Eliseo Mattiacci (November 13, 1940 - August 25, 2019) was an Italian sculptor.

== Biography ==
Born in Cagli, Mattiacci moved to Rome in 1964. In 1967 La Tartaruga gallery opened Mattiacci's first solo exhibition, featuring “Tubo” (Tube), a 150 meters, yellow-coloured, nickel-plated iron tube designed to change the perception of the environment and encourage the public to modify it. In 1969 he staged a performative action at Galleria L’Attico by entering the gallery with a compressor that crushes a path made of pozzolana ash.

In 1967 Mattiacci started exhibiting with Alexander Iolas in Paris and New York.

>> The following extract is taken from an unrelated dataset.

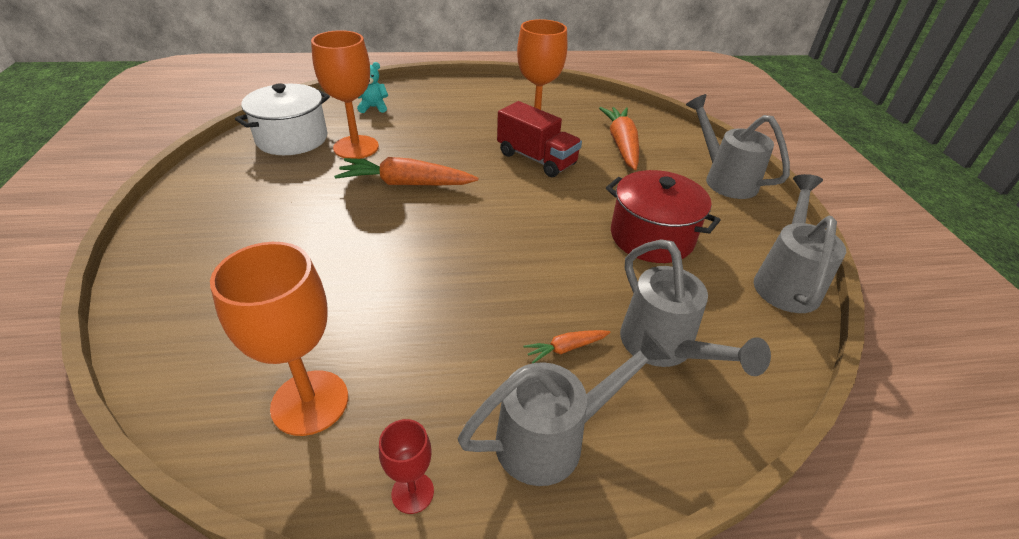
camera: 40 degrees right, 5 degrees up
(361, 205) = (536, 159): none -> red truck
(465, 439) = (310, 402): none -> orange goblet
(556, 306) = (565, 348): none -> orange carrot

In 1972 he was invited to the Venice Biennale.

During the 1980s, Mattiacci’s research focused on the use of metal with whom he realised large-scale works inspired by his interests in cosmic-astronomical themes. One of his pieces, “Carro Solare del Montefeltro” (Montefeltro Solar Chariot), from 1984, was exhibited at the 41st edition of the Venice Biennale in 1988.

In 1993, Fondazione Prada inaugurated its exhibition space in Milan with an exhibition of Mattiacci's work.

Mattiacci was the recipient of the 1995 Fujisankei Hokone Open Air Museum Biennial Prize in Tokyo and the Antonio Feltrinelli Sculpture Award in Rome in 2008. In 2013 Germano Celant edited a comprehensive monograph on his work published by Skira.

In 2016 the MART (Museo di Arte Moderna e Contemporanea di Trento e Rovereto) and Forte di Belvedere in Florence held a broad retrospective exhibition of his work.